The funniest set piece recounts Mulaney’s first night in rehab, ending with a long-form impression of Al Pacino that’s a cross between Looking for Richard Pacino and Any Given Sunday Pacino. Mulaney/Pacino sticks the landing with the Italian-to-English translation of “Pacino” into “Daddy Khaki Pants.” (Give it a sec — it’ll come.)

One of his rehab exercises has Mulaney text his drug dealer to tell him that he is now sober and will no longer be needing his services. Through that text thread, Mulaney discovers that his drug dealer isn’t really a drug dealer at all but only bought drugs for Mulaney because “I didn’t want you to get worse drugs on the street.”

“I like that story,” Mulaney concludes, “because there are many tales of drug dealers who have turned innocent people into drug addicts.” He adds, “I might be the first drug addict to turn an innocent man into a drug dealer.”

I happen to have attended the performance that was filmed for this special, and I thoroughly enjoyed it in the moment. But after leaving Symphony Hall, I had a feeling I couldn’t quite put my finger on. It lingered for a few days, then faded.

Two months later, while I was watching Mulaney’s performance on Netflix, that feeling began to return. At one point he tells of how, at the time of his friends’ intervention, he had three grams of cocaine on him, but that the staffers who frisked him upon arrival at the rehab facility had come up with only two. The joke? He’d done a gram of cocaine on the way to rehab. The live audience, including me, had laughed at the skillful way he unspooled the tale. Netflix viewers will laugh, too.

But that’s when things crystallized for me. A very close friend of mine has been in and out of rehab many times. I have seen the toll that addiction takes, not only on the addict, but on family and friends. I’ve experienced the tears and the anger and the anguish and the fear of relapse that never, ever goes away. And in that context, the thought of Mulaney in the back of a car on the way to rehab doing coke no longer seemed all that funny.

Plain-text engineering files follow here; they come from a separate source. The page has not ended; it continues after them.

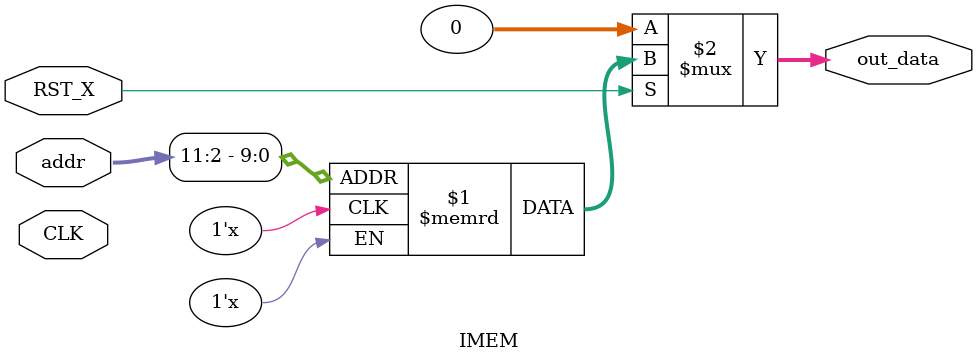
<source format=v>
module IMEM(
    input wire CLK, RST_X,
    input wire [31:0] addr,
    output wire [31:0] out_data
);
    reg [31:0] mem[0:1024];
    assign #5 out_data = (RST_X ? mem[addr[11:2]] : 0);
endmodule

</source>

This is not to knock Mulaney. Rather, it is to serve as — and please forgive me for using this term, but it seems apt here — a trigger warning for those sitting down to watch Baby J who have had up-close experience with addiction. It may bring up some tough memories. You may feel uneasy at times. I suspect that Mulaney, just as he needed to purge all those drugs, needed to get Baby J out of his system as well. And if that’s what he needed to do, good on him for doing it. Just be aware that that’s the ride he’ll be taking you on.

To wit: To come up with some quick cash to buy drugs, he once used a credit card to buy a Rolex for $12,000 and then, within minutes, pawned it . . . for $6,000. There are many twists and turns to this story, and he tells it brilliantly. After the laughter dies down comes the philosophical and comic payoff:

“As you process and digest how obnoxious, wasteful, and unlikeable that story is, just remember — that’s one I’m willing to tell you.”

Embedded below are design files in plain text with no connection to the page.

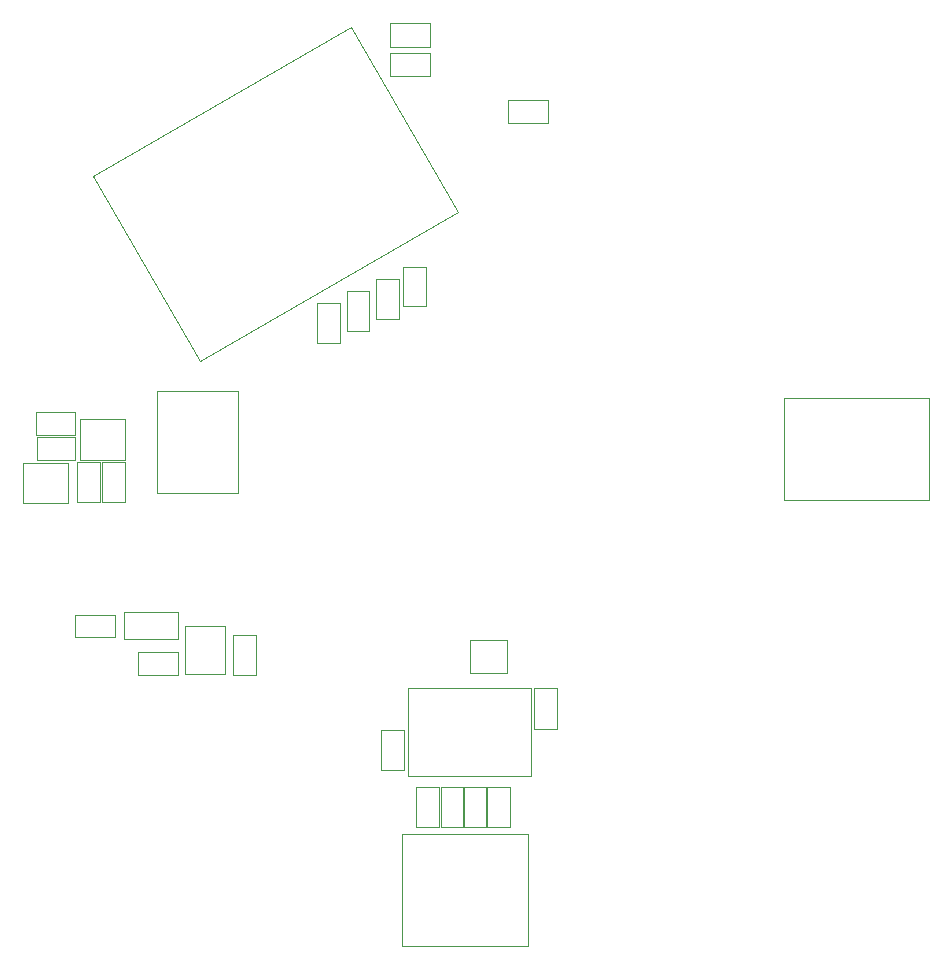
<source format=gbr>
G04 #@! TF.GenerationSoftware,KiCad,Pcbnew,8.0.4*
G04 #@! TF.CreationDate,2024-08-11T22:53:45+02:00*
G04 #@! TF.ProjectId,Haibadge_B,48616962-6164-4676-955f-422e6b696361,rev?*
G04 #@! TF.SameCoordinates,Original*
G04 #@! TF.FileFunction,Other,User*
%FSLAX46Y46*%
G04 Gerber Fmt 4.6, Leading zero omitted, Abs format (unit mm)*
G04 Created by KiCad (PCBNEW 8.0.4) date 2024-08-11 22:53:45*
%MOMM*%
%LPD*%
G01*
G04 APERTURE LIST*
%ADD10C,0.050000*%
G04 APERTURE END LIST*
D10*
G04 #@! TO.C,Q3*
X106582500Y-143650000D02*
X106582500Y-140250000D01*
X102742500Y-143650000D02*
X106582500Y-143650000D01*
X106582500Y-140250000D02*
X102742500Y-140250000D01*
X102742500Y-140250000D02*
X102742500Y-143650000D01*
G04 #@! TO.C,D16*
X111270000Y-152880000D02*
X115830000Y-152880000D01*
X115830000Y-152880000D02*
X115830000Y-155120000D01*
X111270000Y-155120000D02*
X111270000Y-152880000D01*
X115830000Y-155120000D02*
X111270000Y-155120000D01*
G04 #@! TO.C,R10*
X132650000Y-124695000D02*
X134550000Y-124695000D01*
X132650000Y-128055000D02*
X132650000Y-124695000D01*
X134550000Y-124695000D02*
X134550000Y-128055000D01*
X134550000Y-128055000D02*
X132650000Y-128055000D01*
G04 #@! TO.C,C22*
X133800000Y-103020000D02*
X137200000Y-103020000D01*
X133800000Y-104980000D02*
X133800000Y-103020000D01*
X137200000Y-103020000D02*
X137200000Y-104980000D01*
X137200000Y-104980000D02*
X133800000Y-104980000D01*
G04 #@! TO.C,R4*
X107182500Y-153100000D02*
X110542500Y-153100000D01*
X107182500Y-155000000D02*
X107182500Y-153100000D01*
X110542500Y-153100000D02*
X110542500Y-155000000D01*
X110542500Y-155000000D02*
X107182500Y-155000000D01*
G04 #@! TO.C,R12*
X112507500Y-156250000D02*
X115867500Y-156250000D01*
X112507500Y-158150000D02*
X112507500Y-156250000D01*
X115867500Y-156250000D02*
X115867500Y-158150000D01*
X115867500Y-158150000D02*
X112507500Y-158150000D01*
G04 #@! TO.C,U4*
X111382500Y-139950000D02*
X111382500Y-136550000D01*
X111382500Y-136550000D02*
X107542500Y-136550000D01*
X107542500Y-139950000D02*
X111382500Y-139950000D01*
X107542500Y-136550000D02*
X107542500Y-139950000D01*
G04 #@! TO.C,C23*
X133800000Y-105520000D02*
X137200000Y-105520000D01*
X133800000Y-107480000D02*
X133800000Y-105520000D01*
X137200000Y-105520000D02*
X137200000Y-107480000D01*
X137200000Y-107480000D02*
X133800000Y-107480000D01*
G04 #@! TO.C,C19*
X109420000Y-140150000D02*
X111380000Y-140150000D01*
X109420000Y-143550000D02*
X109420000Y-140150000D01*
X111380000Y-140150000D02*
X111380000Y-143550000D01*
X111380000Y-143550000D02*
X109420000Y-143550000D01*
G04 #@! TO.C,R7*
X138100000Y-167707500D02*
X140000000Y-167707500D01*
X138100000Y-171067500D02*
X138100000Y-167707500D01*
X140000000Y-167707500D02*
X140000000Y-171067500D01*
X140000000Y-171067500D02*
X138100000Y-171067500D01*
G04 #@! TO.C,C16*
X143800000Y-109520000D02*
X147200000Y-109520000D01*
X143800000Y-111480000D02*
X143800000Y-109520000D01*
X147200000Y-109520000D02*
X147200000Y-111480000D01*
X147200000Y-111480000D02*
X143800000Y-111480000D01*
G04 #@! TO.C,Q1*
X140550000Y-155250000D02*
X140550000Y-158050000D01*
X143750000Y-155250000D02*
X140550000Y-155250000D01*
X143750000Y-158050000D02*
X140550000Y-158050000D01*
X143750000Y-158050000D02*
X143750000Y-155250000D01*
G04 #@! TO.C,U2*
X135355000Y-159300000D02*
X135355000Y-166700000D01*
X135355000Y-166700000D02*
X145755000Y-166700000D01*
X145755000Y-159300000D02*
X135355000Y-159300000D01*
X145755000Y-166700000D02*
X145755000Y-159300000D01*
G04 #@! TO.C,U3*
X119837500Y-158100000D02*
X119837500Y-154000000D01*
X119837500Y-154000000D02*
X116437500Y-154000000D01*
X116437500Y-158100000D02*
X119837500Y-158100000D01*
X116437500Y-154000000D02*
X116437500Y-158100000D01*
G04 #@! TO.C,R6*
X136050000Y-167707500D02*
X137950000Y-167707500D01*
X136050000Y-171067500D02*
X136050000Y-167707500D01*
X137950000Y-167707500D02*
X137950000Y-171067500D01*
X137950000Y-171067500D02*
X136050000Y-171067500D01*
G04 #@! TO.C,C21*
X120520000Y-154800000D02*
X122480000Y-154800000D01*
X120520000Y-158200000D02*
X120520000Y-154800000D01*
X122480000Y-154800000D02*
X122480000Y-158200000D01*
X122480000Y-158200000D02*
X120520000Y-158200000D01*
G04 #@! TO.C,J3*
X114050000Y-134150000D02*
X114050000Y-142750000D01*
X114050000Y-142750000D02*
X120950000Y-142750000D01*
X120950000Y-134150000D02*
X114050000Y-134150000D01*
X120950000Y-142750000D02*
X120950000Y-134150000D01*
G04 #@! TO.C,R9*
X130150000Y-125695000D02*
X132050000Y-125695000D01*
X130150000Y-129055000D02*
X130150000Y-125695000D01*
X132050000Y-125695000D02*
X132050000Y-129055000D01*
X132050000Y-129055000D02*
X130150000Y-129055000D01*
G04 #@! TO.C,C20*
X107320000Y-140150000D02*
X109280000Y-140150000D01*
X107320000Y-143550000D02*
X107320000Y-140150000D01*
X109280000Y-140150000D02*
X109280000Y-143550000D01*
X109280000Y-143550000D02*
X107320000Y-143550000D01*
G04 #@! TO.C,C25*
X146020000Y-159325000D02*
X147980000Y-159325000D01*
X146020000Y-162725000D02*
X146020000Y-159325000D01*
X147980000Y-159325000D02*
X147980000Y-162725000D01*
X147980000Y-162725000D02*
X146020000Y-162725000D01*
G04 #@! TO.C,R5*
X142050000Y-167707500D02*
X143950000Y-167707500D01*
X142050000Y-171067500D02*
X142050000Y-167707500D01*
X143950000Y-167707500D02*
X143950000Y-171067500D01*
X143950000Y-171067500D02*
X142050000Y-171067500D01*
G04 #@! TO.C,R11*
X127650000Y-126695000D02*
X129550000Y-126695000D01*
X127650000Y-130055000D02*
X127650000Y-126695000D01*
X129550000Y-126695000D02*
X129550000Y-130055000D01*
X129550000Y-130055000D02*
X127650000Y-130055000D01*
G04 #@! TO.C,J1*
X167150000Y-134720000D02*
X167150000Y-143370000D01*
X167150000Y-143370000D02*
X179450000Y-143370000D01*
X179450000Y-134720000D02*
X167150000Y-134720000D01*
X179450000Y-143370000D02*
X179450000Y-134720000D01*
G04 #@! TO.C,D17*
X107150000Y-139950000D02*
X107150000Y-138050000D01*
X103950000Y-139950000D02*
X107150000Y-139950000D01*
X103950000Y-139950000D02*
X103950000Y-138050000D01*
X103950000Y-138050000D02*
X107150000Y-138050000D01*
G04 #@! TO.C,C24*
X133020000Y-162850000D02*
X134980000Y-162850000D01*
X133020000Y-166250000D02*
X133020000Y-162850000D01*
X134980000Y-162850000D02*
X134980000Y-166250000D01*
X134980000Y-166250000D02*
X133020000Y-166250000D01*
G04 #@! TO.C,R2*
X134950000Y-123607500D02*
X136850000Y-123607500D01*
X134950000Y-126967500D02*
X134950000Y-123607500D01*
X136850000Y-123607500D02*
X136850000Y-126967500D01*
X136850000Y-126967500D02*
X134950000Y-126967500D01*
G04 #@! TO.C,R8*
X140050000Y-167707500D02*
X141950000Y-167707500D01*
X140050000Y-171067500D02*
X140050000Y-167707500D01*
X141950000Y-167707500D02*
X141950000Y-171067500D01*
X141950000Y-171067500D02*
X140050000Y-171067500D01*
G04 #@! TO.C,J2*
X134860000Y-171680000D02*
X145500000Y-171680000D01*
X134860000Y-181100000D02*
X134860000Y-171680000D01*
X134860000Y-181100000D02*
X145500000Y-181100000D01*
X145500000Y-181100000D02*
X145500000Y-171680000D01*
G04 #@! TO.C,R13*
X107167500Y-137850000D02*
X103807500Y-137850000D01*
X107167500Y-135950000D02*
X107167500Y-137850000D01*
X103807500Y-137850000D02*
X103807500Y-135950000D01*
X103807500Y-135950000D02*
X107167500Y-135950000D01*
G04 #@! TO.C,U1*
X108640579Y-115930677D02*
X130551022Y-103280677D01*
X117690579Y-131605737D02*
X108640579Y-115930677D01*
X130551022Y-103280677D02*
X139601022Y-118955737D01*
X139601022Y-118955737D02*
X117690579Y-131605737D01*
G04 #@! TD*
M02*

</source>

Viewers of Baby J will be giving John Mulaney 80 minutes of the attention, albeit virtual, that he needs, and they in return will get 80 minutes of solid laughs, some of which come from pretty dark places. If you’re good with that, then it’s more than a fair trade indeed.

John Guaspari is a retired management consultant and the author of several business leadership books from Walpole, Mass., who now spends his time writing, enjoying his children and grandchildren, playing golf, and deciding just when the time has come to be done with such a silly game and toss his clubs into the nearest dumpster.